Als je aan mij vraagt wat ik het mooiste vind van mijn werk, dan is dat, by far, op werkbezoek gaan. Niet op de 7e verdieping van de Admiraliteit, hoog boven de mens, maar juist dichtbij (op 1,5 meter). Het confronteert mij ook gelijk met de effecten (of het achterwege blijven hiervan) van bepaalde beslissingen, die ik met de leden van de Admiraliteitsraad heb genomen. Soms is dat prettig en soms heel pijnlijk, maar altijd nuttig en leerzaam. Er zijn 2 onderwerpen die vaak terugkomen in de gesprekken.

Ten eerste de can do-mentaliteit. Zijn we hier nog wel van? Daar kan ik kort over zijn: ja, daar zijn we zeker van. En daar blijven we ook van; daarvoor werken we bij de marine, als militair, maar zeker ook als burger. Daarom gaan wij door, waar anderen stoppen.

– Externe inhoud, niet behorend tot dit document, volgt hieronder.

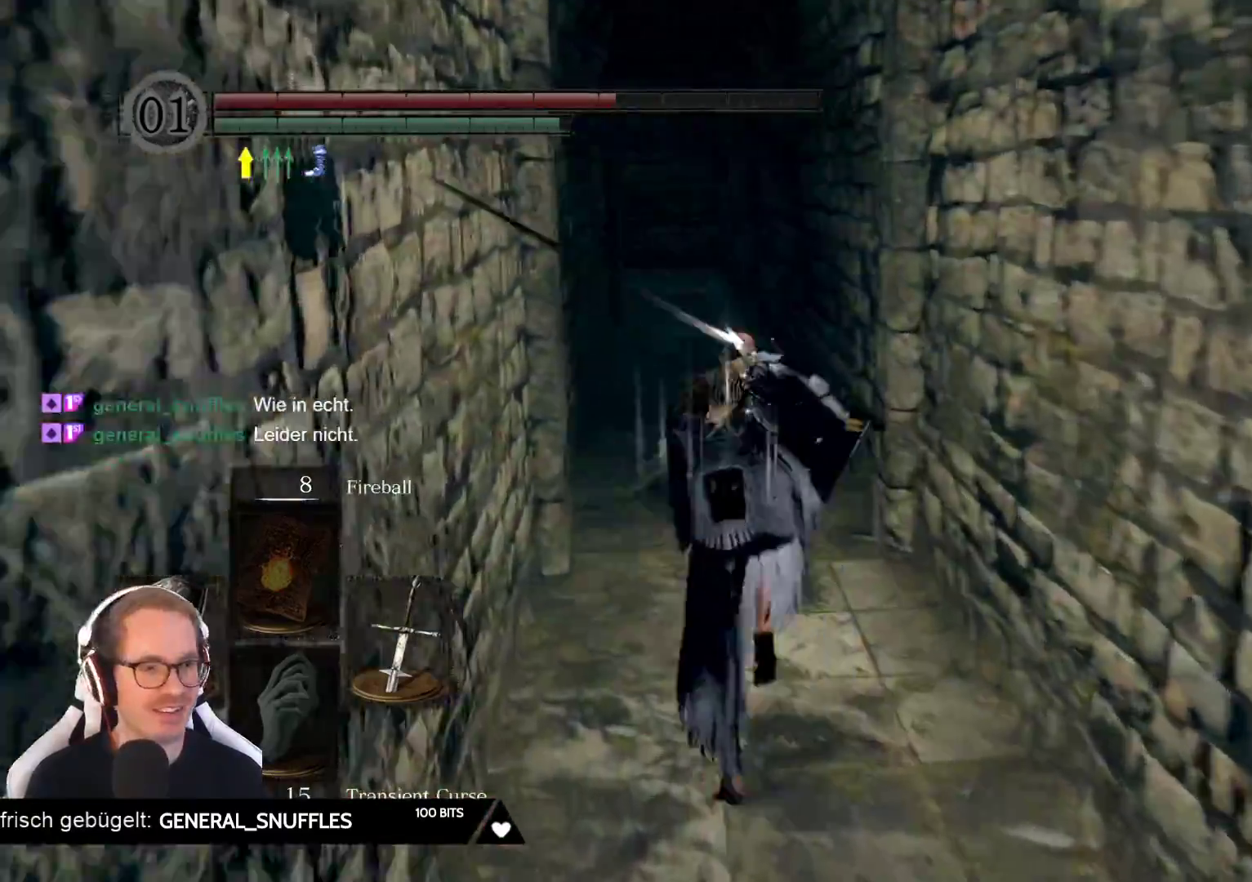
{"buttons": ["B"], "left_stick": "up", "right_stick": "center", "events": []}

Maar can do betekent niet dat we stoppen met nadenken! Het belangrijkste van can do is dat je met je team blijft piekeren; doen we het juiste en doen we het veilig? Als je twijfelt, spreek elkaar dan aan. Durf een stap terug te doen, om daarna op een veilige manier door te pakken. En eerlijk is eerlijk, bij inzet moeten we meer risico‘s accepteren dan bij opwerken; dat hoort ook bij ons werk.  

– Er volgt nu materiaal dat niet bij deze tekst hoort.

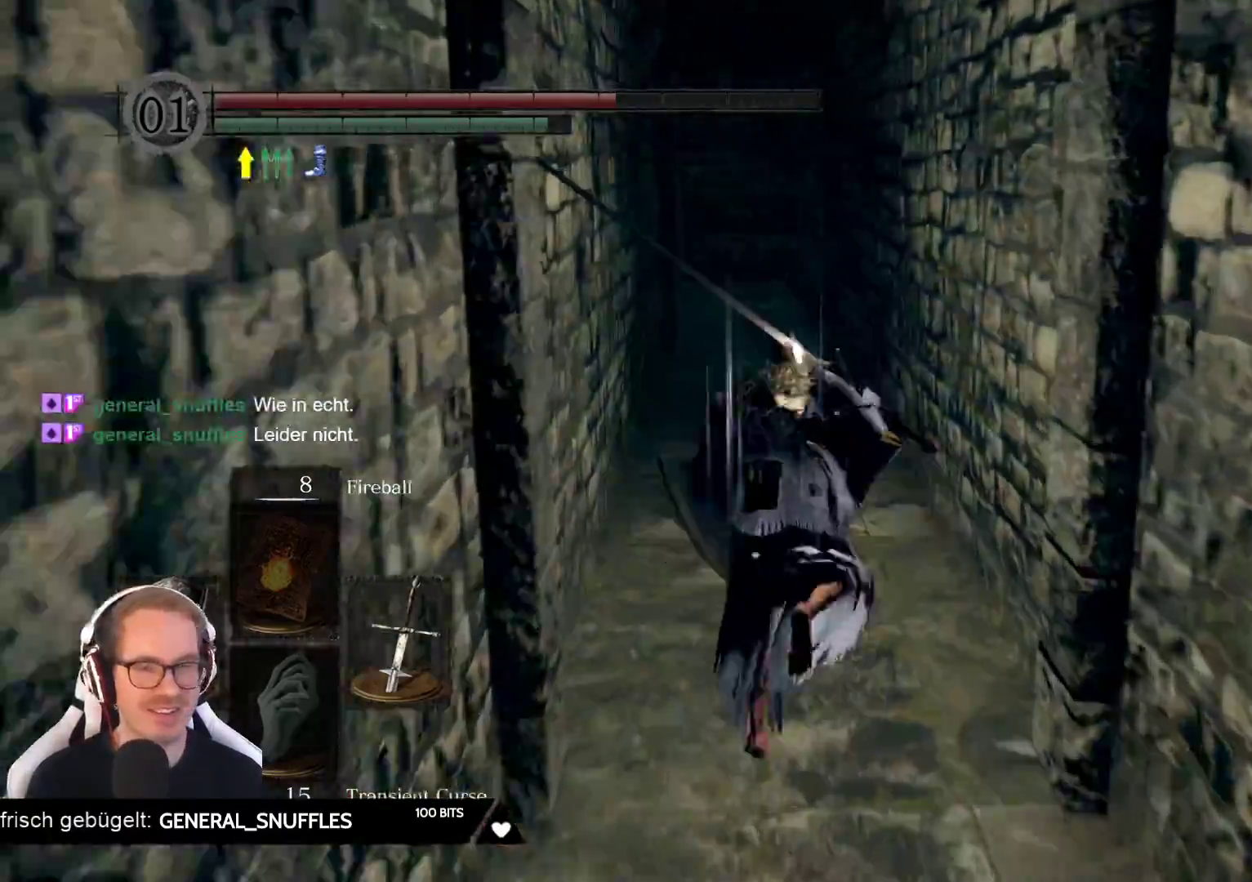
{"buttons": ["B"], "left_stick": "up", "right_stick": "center", "events": []}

‘Naast de personeelsbelangen bestaan er ook organisatiebelangen; naast rechten bestaan er ook plichten’

Ten tweede ‘de mens centraal’. Vorige week kreeg ik van iemand feedback. Dat ik ‘de mens centraal’ maar niet meer zo vaak moest zeggen. ‘Want dat wordt niet overal zo gevoeld’, was de boodschap. Ik voelde me best aangesproken, want ik probeer bij alle beslissingen die we nemen juist wel het belang van het personeel, van jullie, bovenaan te zetten. Betekent dat dan dat iedereen op individueel niveau altijd maar zijn zin krijgt? Nee, dat betekent het niet!

Wat betekent het dan wel? ‘De mens centraal’ heeft alles te maken met ons bestaansrecht; het leveren van gevechtskracht. Ik ben ervan overtuigd dat, onder de juiste condities, je een gevecht alleen maar kunt winnen met loyaal, betrokken en gemotiveerd personeel. Personeel dat je alleen maar terugvindt binnen organisaties waar ze zich thuis en geborgen voelen. 

‘De mens centraal’ betekent voor mij dat je de kans krijgt om betekenisvol werk te doen, dat je de aandacht en waardering (ook financieel) krijgt die je verdient, dat er rekening wordt gehouden met de levensfase waarin je je bevindt, dat je de ruimte krijgt om je te ontwikkelen en richting kunt geven aan je eigen toekomst. En dit alles binnen een sociaal en fysiek veilige werkomgeving.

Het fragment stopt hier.